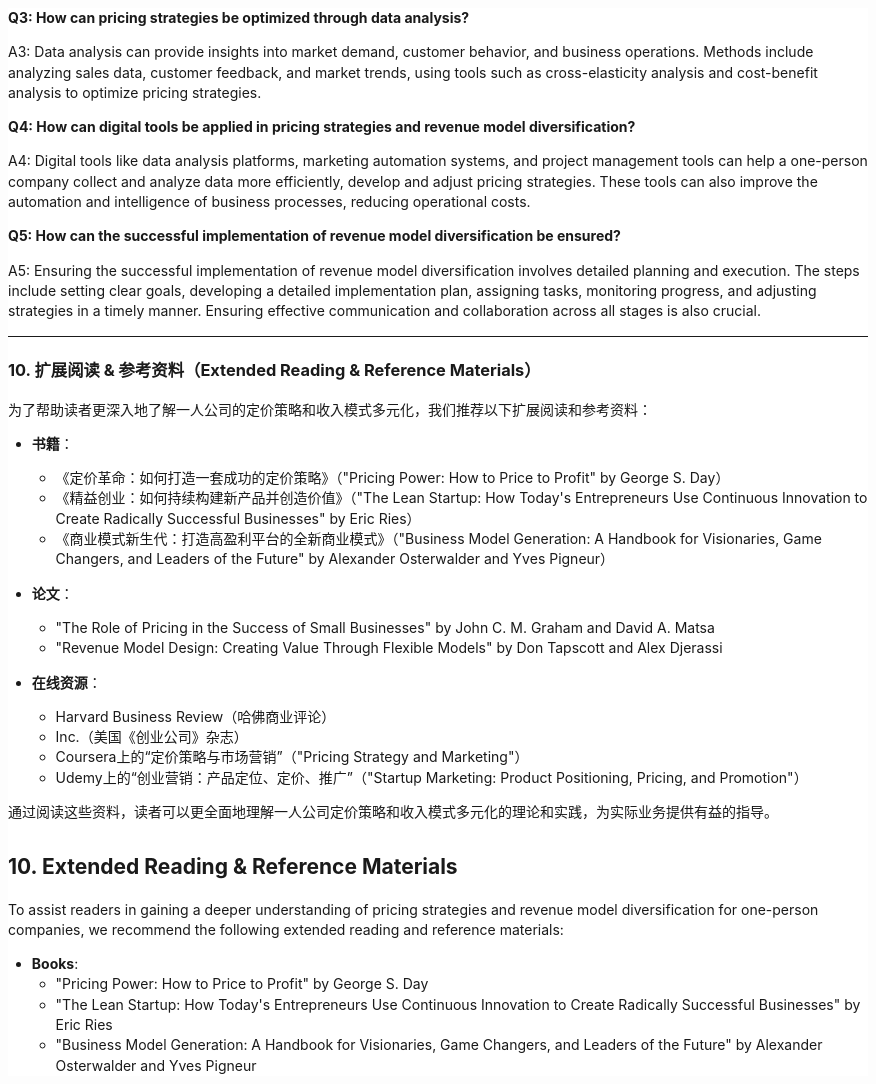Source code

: **Q3: How can pricing strategies be optimized through data analysis?**

A3: Data analysis can provide insights into market demand, customer behavior, and business operations. Methods include analyzing sales data, customer feedback, and market trends, using tools such as cross-elasticity analysis and cost-benefit analysis to optimize pricing strategies.

**Q4: How can digital tools be applied in pricing strategies and revenue model diversification?**

A4: Digital tools like data analysis platforms, marketing automation systems, and project management tools can help a one-person company collect and analyze data more efficiently, develop and adjust pricing strategies. These tools can also improve the automation and intelligence of business processes, reducing operational costs.

**Q5: How can the successful implementation of revenue model diversification be ensured?**

A5: Ensuring the successful implementation of revenue model diversification involves detailed planning and execution. The steps include setting clear goals, developing a detailed implementation plan, assigning tasks, monitoring progress, and adjusting strategies in a timely manner. Ensuring effective communication and collaboration across all stages is also crucial.

---------------------

### 10. 扩展阅读 & 参考资料（Extended Reading & Reference Materials）

为了帮助读者更深入地了解一人公司的定价策略和收入模式多元化，我们推荐以下扩展阅读和参考资料：

- **书籍**：
  - 《定价革命：如何打造一套成功的定价策略》（"Pricing Power: How to Price to Profit" by George S. Day）
  - 《精益创业：如何持续构建新产品并创造价值》（"The Lean Startup: How Today's Entrepreneurs Use Continuous Innovation to Create Radically Successful Businesses" by Eric Ries）
  - 《商业模式新生代：打造高盈利平台的全新商业模式》（"Business Model Generation: A Handbook for Visionaries, Game Changers, and Leaders of the Future" by Alexander Osterwalder and Yves Pigneur）

- **论文**：
  - "The Role of Pricing in the Success of Small Businesses" by John C. M. Graham and David A. Matsa
  - "Revenue Model Design: Creating Value Through Flexible Models" by Don Tapscott and Alex Djerassi

- **在线资源**：
  - Harvard Business Review（哈佛商业评论）
  - Inc.（美国《创业公司》杂志）
  - Coursera上的“定价策略与市场营销”（"Pricing Strategy and Marketing"）
  - Udemy上的“创业营销：产品定位、定价、推广”（"Startup Marketing: Product Positioning, Pricing, and Promotion"）

通过阅读这些资料，读者可以更全面地理解一人公司定价策略和收入模式多元化的理论和实践，为实际业务提供有益的指导。

## 10. Extended Reading & Reference Materials

To assist readers in gaining a deeper understanding of pricing strategies and revenue model diversification for one-person companies, we recommend the following extended reading and reference materials:

- **Books**:
  - "Pricing Power: How to Price to Profit" by George S. Day
  - "The Lean Startup: How Today's Entrepreneurs Use Continuous Innovation to Create Radically Successful Businesses" by Eric Ries
  - "Business Model Generation: A Handbook for Visionaries, Game Changers, and Leaders of the Future" by Alexander Osterwalder and Yves Pigneur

------------------------------------------------------------------------

Starting at the line that contains "David A. Matsa", output every remaining line of the data exactly, and stop after the last one.

  - "The Role of Pricing in the Success of Small Businesses" by John C. M. Graham and David A. Matsa
  - "Revenue Model Design: Creating Value Through Flexible Models" by Don Tapscott and Alex Djerassi

- **在线资源**：
  - Harvard Business Review（哈佛商业评论）
  - Inc.（美国《创业公司》杂志）
  - Coursera上的“定价策略与市场营销”（"Pricing Strategy and Marketing"）
  - Udemy上的“创业营销：产品定位、定价、推广”（"Startup Marketing: Product Positioning, Pricing, and Promotion"）

通过阅读这些资料，读者可以更全面地理解一人公司定价策略和收入模式多元化的理论和实践，为实际业务提供有益的指导。

## 10. Extended Reading & Reference Materials

To assist readers in gaining a deeper understanding of pricing strategies and revenue model diversification for one-person companies, we recommend the following extended reading and reference materials:

- **Books**:
  - "Pricing Power: How to Price to Profit" by George S. Day
  - "The Lean Startup: How Today's Entrepreneurs Use Continuous Innovation to Create Radically Successful Businesses" by Eric Ries
  - "Business Model Generation: A Handbook for Visionaries, Game Changers, and Leaders of the Future" by Alexander Osterwalder and Yves Pigneur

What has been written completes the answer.